As the performers manipulate the radios, all of these sounds are shaped by “shifting, immersive diffusion, lo-fi distortion” and an interesting variety of colours created through feedback.

Movement becomes a key part of the world that Imaginary Radio Station concocts. The way the performers and radios move around a space, the way sound behaves in each venue means that this “incredible richness” of feedback will be unique, each and every time – a compellingly attractive proposition for a work, says Adams. It brings a performance space into conversation with the music, rather than just “simply a static container” for it.

Stephen Adams and The Music Box Project showcasing Imaginary Radio Station. Photo © Nick Barnett

“Music is a physical experience that acts directly on the body, and space is a dynamic element of musical experiences. The multi-sensory atmosphere of a space, and the movement of people within it, are all such powerful frames for musical experiences, affecting how we feel and how we interpret what we hear. And moving is fun!”

The pre-recorded material includes station theme music and a “sonic mosaic” built from samples of TMBP members individually, as personal one-on-one interviews about the musicians’ thoughts on radio and radios, their relationship with their instruments and the music that’s important to them.

“There’s a lot of the individual and collective personalities of The Music Box Project that shine through this work,” says Adams. “The individual stories [through the radios] provide opportunities to feature members of TMBP as soloists, improvising within the frame of a text score.”

The Music Box Project showcasing Imaginary Radio Station.

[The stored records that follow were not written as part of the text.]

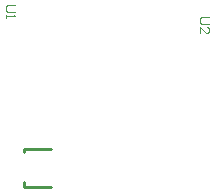
<source format=gm1>
G04*
G04 #@! TF.GenerationSoftware,Altium Limited,Altium Designer,18.1.9 (240)*
G04*
G04 Layer_Color=16711935*
%FSLAX25Y25*%
%MOIN*%
G70*
G01*
G75*
%ADD13C,0.01000*%
%ADD15C,0.00394*%
D13*
X279917Y262500D02*
Y263500D01*
X288917D01*
X279917Y251000D02*
Y252500D01*
Y251000D02*
X288917D01*
D15*
X341649Y307500D02*
X339025D01*
X338500Y306975D01*
Y305926D01*
X339025Y305401D01*
X341649D01*
X338500Y302252D02*
Y304351D01*
X340599Y302252D01*
X341124D01*
X341649Y302777D01*
Y303827D01*
X341124Y304351D01*
X277043Y311500D02*
X274419D01*
X273894Y310975D01*
Y309926D01*
X274419Y309401D01*
X277043D01*
X273894Y308351D02*
Y307302D01*
Y307827D01*
X277043D01*
X276518Y308351D01*
M02*

</source>
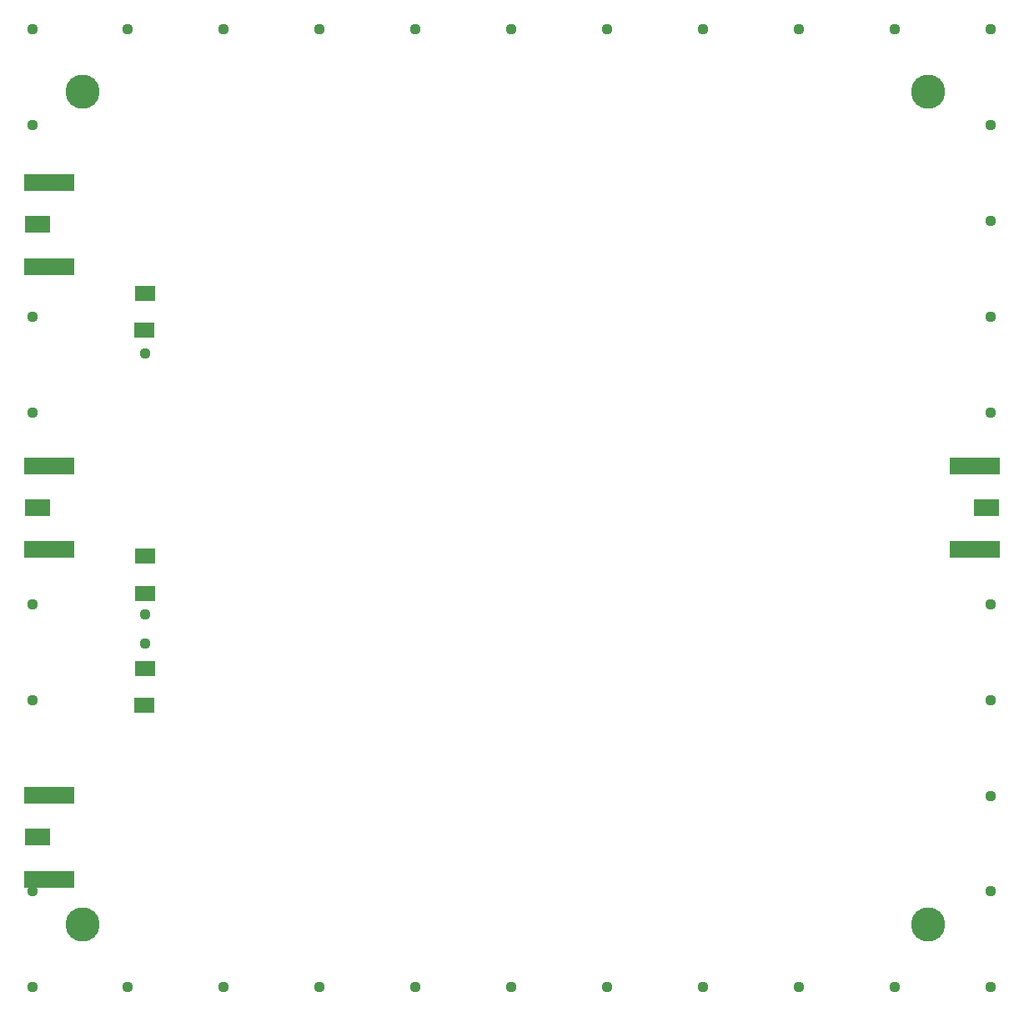
<source format=gbr>
G04 EAGLE Gerber X2 export*
G75*
%MOMM*%
%FSLAX34Y34*%
%LPD*%
%AMOC8*
5,1,8,0,0,1.08239X$1,22.5*%
G01*
%ADD10C,3.467100*%
%ADD11R,2.565400X1.701800*%
%ADD12R,5.105400X1.803400*%
%ADD13R,2.006600X1.498600*%
%ADD14C,1.117600*%


D10*
X63500Y922020D03*
X922020Y922020D03*
X922020Y76200D03*
X63500Y76200D03*
D11*
X18542Y787400D03*
D12*
X30391Y744855D03*
X30391Y829945D03*
D11*
X18542Y500000D03*
D12*
X30391Y457455D03*
X30391Y542545D03*
D11*
X18542Y165100D03*
D12*
X30391Y122555D03*
X30391Y207645D03*
D11*
X981458Y500000D03*
D12*
X969609Y542545D03*
X969609Y457455D03*
D13*
X126746Y679958D03*
X127000Y717296D03*
X126746Y298958D03*
X127000Y336296D03*
X127254Y450342D03*
X127000Y413004D03*
D14*
X12700Y985520D03*
X12700Y888238D03*
X12700Y693674D03*
X12700Y596392D03*
X12700Y401828D03*
X12700Y304546D03*
X12700Y109982D03*
X12700Y12700D03*
X109982Y12700D03*
X207264Y12700D03*
X304546Y12700D03*
X401828Y12700D03*
X499110Y12700D03*
X596392Y12700D03*
X693674Y12700D03*
X790956Y12700D03*
X888238Y12700D03*
X985520Y12700D03*
X985520Y109982D03*
X985520Y207264D03*
X985520Y304546D03*
X985520Y401828D03*
X985520Y596392D03*
X985520Y693674D03*
X985520Y790956D03*
X985520Y888238D03*
X985520Y985520D03*
X888238Y985520D03*
X790956Y985520D03*
X693674Y985520D03*
X596392Y985520D03*
X499110Y985520D03*
X401828Y985520D03*
X304546Y985520D03*
X207264Y985520D03*
X109982Y985520D03*
X127700Y656828D03*
X127700Y391828D03*
X127700Y361828D03*
M02*

</source>
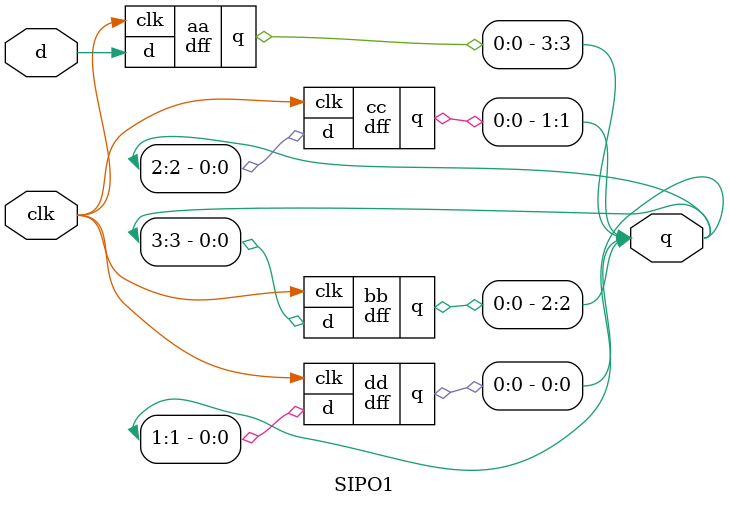
<source format=v>
`timescale 1ns / 1ps

module dff(d,clk,q);
    input d,clk;
    output q;
    reg q=0;
    always @ (posedge clk)
    begin
    q<=d;
    end
endmodule 

module SIPO1(d,clk,q);
    input d,clk;
    output [3:0]q;
    dff aa(d, clk, q[3]);
    dff bb(q[3], clk, q[2]);
    dff cc(q[2], clk, q[1]);
    dff dd(q[1], clk, q[0]);
endmodule

</source>
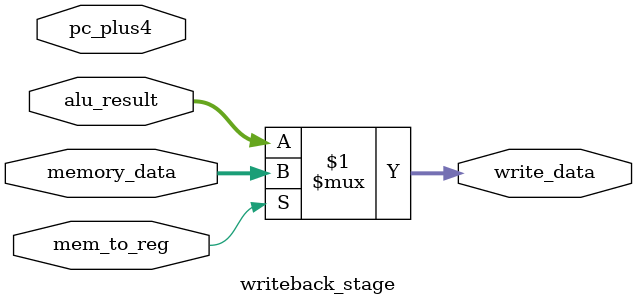
<source format=sv>
module writeback_stage(
    input logic [31:0] alu_result,
    input logic [31:0] memory_data,
    input logic [31:0] pc_plus4,
    input logic mem_to_reg,
    output logic [31:0] write_data
);
    // Writeback MUX
    assign write_data = mem_to_reg ? memory_data : alu_result;
endmodule

</source>
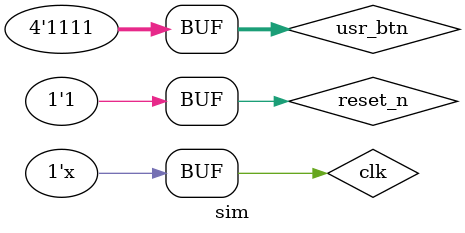
<source format=v>
`timescale 1ns / 1ps


module sim(

    );
reg [3:0] usr_btn ;
wire [3:0] usr_led, LCD_D;
wire LCD_RS, LCD_RW, LCD_E;
reg clk = 1, reset_n = 1;

    
lab9 lab9(clk,reset_n, usr_btn, usr_led,LCD_RS, LCD_RW, LCD_E, LCD_D);

always 
  #5 clk <= ~clk;
  
  
initial begin
	#10
		usr_btn = 4'b1111;

end  
  
  
endmodule

</source>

Photo © Nick Barnett

[Radios] retain a sense of locality, fragility and intimacy to the presence of recordings in a performance space – the opposite of the big PA ideal. The lo-fi textures appeal to me as a medium, and there’s these additional creative possibilities of playing with a variety of radios with different timbral qualities, bringing them in and out and moving them to alter the sound diffusion in a space, as well as using the tuning dials and antennae to alter or obscure the source sounds, and introduce off-station sound or other station ‘interruptions,” explains Adams.

As well as its technical capabilities, the cultural role of radio has been a major part of his work. Sydney Dreaming Theatre looks at radio as “something that inserts itself into our sonic and social experience of the world”; Imaginary Radio Station, revisits it as a “cultural and social experience” in light of radio’s shifting role in a modern context.

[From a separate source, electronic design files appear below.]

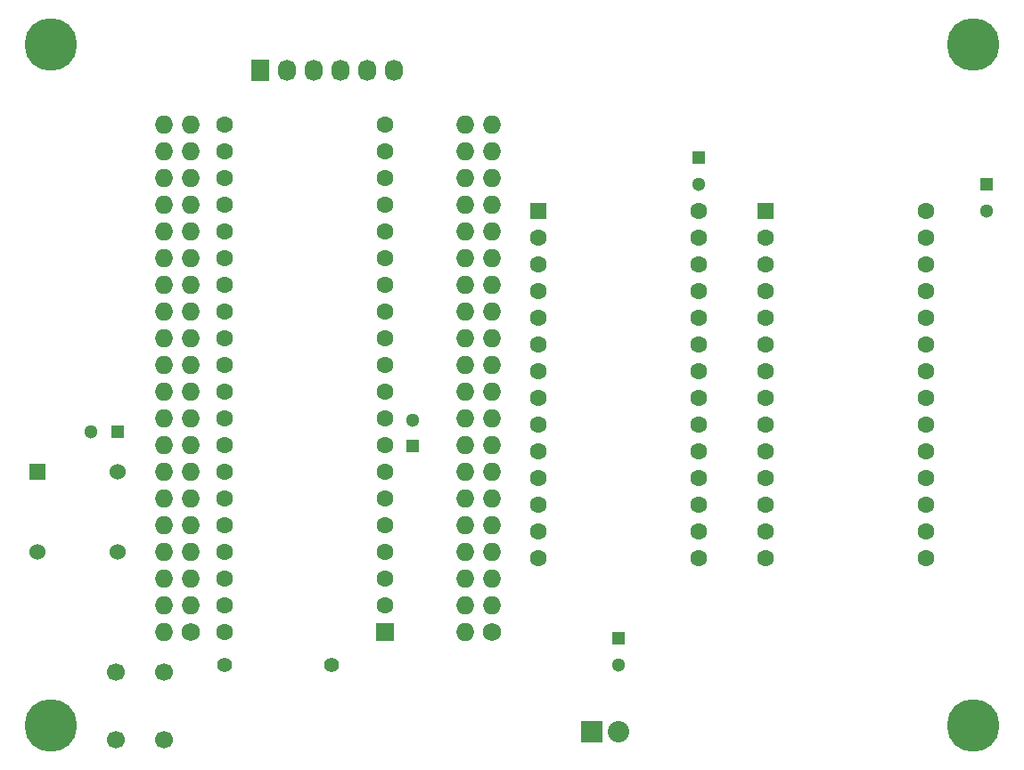
<source format=gts>
G04 #@! TF.FileFunction,Soldermask,Top*
%FSLAX46Y46*%
G04 Gerber Fmt 4.6, Leading zero omitted, Abs format (unit mm)*
G04 Created by KiCad (PCBNEW (2015-08-16 BZR 6097, Git b384c94)-product) date 11/3/2015 8:57:16 PM*
%MOMM*%
G01*
G04 APERTURE LIST*
%ADD10C,0.100000*%
%ADD11C,5.000000*%
%ADD12R,1.300000X1.300000*%
%ADD13C,1.300000*%
%ADD14C,1.400000*%
%ADD15C,1.700000*%
%ADD16R,1.700000X1.700000*%
%ADD17C,1.600000*%
%ADD18R,1.600000X1.600000*%
%ADD19R,2.032000X2.032000*%
%ADD20O,2.032000X2.032000*%
%ADD21C,1.727200*%
%ADD22O,1.727200X1.727200*%
%ADD23R,1.727200X2.032000*%
%ADD24O,1.727200X2.032000*%
%ADD25R,1.524000X1.524000*%
%ADD26C,1.524000*%
G04 APERTURE END LIST*
D10*
D11*
X163195000Y-153035000D03*
X163195000Y-88265000D03*
X75565000Y-153035000D03*
D12*
X109982000Y-126492000D03*
D13*
X109982000Y-123992000D03*
D12*
X81915000Y-125095000D03*
D13*
X79415000Y-125095000D03*
D12*
X164465000Y-101600000D03*
D13*
X164465000Y-104100000D03*
D12*
X137160000Y-99060000D03*
D13*
X137160000Y-101560000D03*
D14*
X102235000Y-147320000D03*
X92075000Y-147320000D03*
D15*
X81788000Y-154432000D03*
X81788000Y-147932000D03*
X86288000Y-154432000D03*
X86288000Y-147932000D03*
D16*
X107335000Y-144175000D03*
D17*
X107335000Y-141635000D03*
X107335000Y-139095000D03*
X107335000Y-136555000D03*
X107335000Y-134015000D03*
X107335000Y-131475000D03*
X107335000Y-128935000D03*
X107335000Y-126395000D03*
X107335000Y-123855000D03*
X107335000Y-121315000D03*
X107335000Y-118775000D03*
X107335000Y-116235000D03*
X107335000Y-113695000D03*
X107335000Y-111155000D03*
X107335000Y-108615000D03*
X107335000Y-106075000D03*
X107335000Y-103535000D03*
X107335000Y-100995000D03*
X107335000Y-98455000D03*
X107335000Y-95915000D03*
X92095000Y-95915000D03*
X92095000Y-98455000D03*
X92095000Y-100995000D03*
X92095000Y-103535000D03*
X92095000Y-106075000D03*
X92095000Y-108615000D03*
X92095000Y-111155000D03*
X92095000Y-113695000D03*
X92095000Y-116235000D03*
X92095000Y-118775000D03*
X92095000Y-121315000D03*
X92095000Y-123855000D03*
X92095000Y-126395000D03*
X92095000Y-128935000D03*
X92095000Y-131475000D03*
X92095000Y-134015000D03*
X92095000Y-136555000D03*
X92095000Y-139095000D03*
X92095000Y-141635000D03*
X92095000Y-144175000D03*
D18*
X143510000Y-104140000D03*
D17*
X143510000Y-106680000D03*
X143510000Y-109220000D03*
X143510000Y-111760000D03*
X143510000Y-114300000D03*
X143510000Y-116840000D03*
X143510000Y-119380000D03*
X143510000Y-121920000D03*
X143510000Y-124460000D03*
X143510000Y-127000000D03*
X143510000Y-129540000D03*
X143510000Y-132080000D03*
X143510000Y-134620000D03*
X143510000Y-137160000D03*
X158750000Y-137160000D03*
X158750000Y-134620000D03*
X158750000Y-132080000D03*
X158750000Y-129540000D03*
X158750000Y-127000000D03*
X158750000Y-124460000D03*
X158750000Y-121920000D03*
X158750000Y-119380000D03*
X158750000Y-116840000D03*
X158750000Y-114300000D03*
X158750000Y-111760000D03*
X158750000Y-109220000D03*
X158750000Y-106680000D03*
X158750000Y-104140000D03*
D18*
X121920000Y-104140000D03*
D17*
X121920000Y-106680000D03*
X121920000Y-109220000D03*
X121920000Y-111760000D03*
X121920000Y-114300000D03*
X121920000Y-116840000D03*
X121920000Y-119380000D03*
X121920000Y-121920000D03*
X121920000Y-124460000D03*
X121920000Y-127000000D03*
X121920000Y-129540000D03*
X121920000Y-132080000D03*
X121920000Y-134620000D03*
X121920000Y-137160000D03*
X137160000Y-137160000D03*
X137160000Y-134620000D03*
X137160000Y-132080000D03*
X137160000Y-129540000D03*
X137160000Y-127000000D03*
X137160000Y-124460000D03*
X137160000Y-121920000D03*
X137160000Y-119380000D03*
X137160000Y-116840000D03*
X137160000Y-114300000D03*
X137160000Y-111760000D03*
X137160000Y-109220000D03*
X137160000Y-106680000D03*
X137160000Y-104140000D03*
D12*
X129540000Y-144780000D03*
D13*
X129540000Y-147280000D03*
D19*
X127000000Y-153670000D03*
D20*
X129540000Y-153670000D03*
D21*
X88900000Y-144145000D03*
D22*
X86360000Y-144145000D03*
X88900000Y-141605000D03*
X86360000Y-141605000D03*
X88900000Y-139065000D03*
X86360000Y-139065000D03*
X88900000Y-136525000D03*
X86360000Y-136525000D03*
X88900000Y-133985000D03*
X86360000Y-133985000D03*
X88900000Y-131445000D03*
X86360000Y-131445000D03*
X88900000Y-128905000D03*
X86360000Y-128905000D03*
X88900000Y-126365000D03*
X86360000Y-126365000D03*
X88900000Y-123825000D03*
X86360000Y-123825000D03*
X88900000Y-121285000D03*
X86360000Y-121285000D03*
X88900000Y-118745000D03*
X86360000Y-118745000D03*
X88900000Y-116205000D03*
X86360000Y-116205000D03*
X88900000Y-113665000D03*
X86360000Y-113665000D03*
X88900000Y-111125000D03*
X86360000Y-111125000D03*
X88900000Y-108585000D03*
X86360000Y-108585000D03*
X88900000Y-106045000D03*
X86360000Y-106045000D03*
X88900000Y-103505000D03*
X86360000Y-103505000D03*
X88900000Y-100965000D03*
X86360000Y-100965000D03*
X88900000Y-98425000D03*
X86360000Y-98425000D03*
X88900000Y-95885000D03*
X86360000Y-95885000D03*
D23*
X95453200Y-90728800D03*
D24*
X97993200Y-90728800D03*
X100533200Y-90728800D03*
X103073200Y-90728800D03*
X105613200Y-90728800D03*
X108153200Y-90728800D03*
D21*
X117475000Y-144145000D03*
D22*
X114935000Y-144145000D03*
X117475000Y-141605000D03*
X114935000Y-141605000D03*
X117475000Y-139065000D03*
X114935000Y-139065000D03*
X117475000Y-136525000D03*
X114935000Y-136525000D03*
X117475000Y-133985000D03*
X114935000Y-133985000D03*
X117475000Y-131445000D03*
X114935000Y-131445000D03*
X117475000Y-128905000D03*
X114935000Y-128905000D03*
X117475000Y-126365000D03*
X114935000Y-126365000D03*
X117475000Y-123825000D03*
X114935000Y-123825000D03*
X117475000Y-121285000D03*
X114935000Y-121285000D03*
X117475000Y-118745000D03*
X114935000Y-118745000D03*
X117475000Y-116205000D03*
X114935000Y-116205000D03*
X117475000Y-113665000D03*
X114935000Y-113665000D03*
X117475000Y-111125000D03*
X114935000Y-111125000D03*
X117475000Y-108585000D03*
X114935000Y-108585000D03*
X117475000Y-106045000D03*
X114935000Y-106045000D03*
X117475000Y-103505000D03*
X114935000Y-103505000D03*
X117475000Y-100965000D03*
X114935000Y-100965000D03*
X117475000Y-98425000D03*
X114935000Y-98425000D03*
X117475000Y-95885000D03*
X114935000Y-95885000D03*
D11*
X75565000Y-88265000D03*
D25*
X74295000Y-128905000D03*
D26*
X74295000Y-136525000D03*
X81915000Y-128905000D03*
X81915000Y-136525000D03*
M02*

</source>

“Radio’s now becoming increasingly pre-recorded rather than live, and available after the fact on a vast array of streaming and podcast platforms,” notes Adams.

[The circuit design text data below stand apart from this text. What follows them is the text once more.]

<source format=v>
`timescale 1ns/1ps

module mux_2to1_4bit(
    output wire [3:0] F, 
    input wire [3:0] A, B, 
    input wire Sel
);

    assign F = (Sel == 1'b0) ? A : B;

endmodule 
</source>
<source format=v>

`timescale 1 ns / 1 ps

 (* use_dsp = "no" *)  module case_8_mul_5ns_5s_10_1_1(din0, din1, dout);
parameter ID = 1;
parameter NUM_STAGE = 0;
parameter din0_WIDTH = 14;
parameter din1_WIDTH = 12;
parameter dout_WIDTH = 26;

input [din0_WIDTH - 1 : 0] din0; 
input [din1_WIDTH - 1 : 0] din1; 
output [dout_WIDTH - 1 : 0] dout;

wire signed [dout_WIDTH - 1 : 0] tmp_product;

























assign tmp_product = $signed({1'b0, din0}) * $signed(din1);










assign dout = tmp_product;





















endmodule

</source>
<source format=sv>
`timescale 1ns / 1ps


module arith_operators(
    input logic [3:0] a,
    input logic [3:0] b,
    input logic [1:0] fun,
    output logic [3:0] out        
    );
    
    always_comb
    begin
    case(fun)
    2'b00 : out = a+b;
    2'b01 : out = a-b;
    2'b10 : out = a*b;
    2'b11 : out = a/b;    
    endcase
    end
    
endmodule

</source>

“In a world where radio’s [less] live, where local and regional stations are increasingly dominated by syndicated or even AI-generated content, the idea of going 180 degrees in the opposite direction and making it even more local than it was in its heyday, returning it to an ephemeral shared experience in the moment which you either tune in to or miss, seems particularly attractive to me.”


Stephen Adams’ Imaginary Radio Station is presented at 21 Shepherd – Livingroom Theatre, Marrickville, Sydney on Saturday 24 May.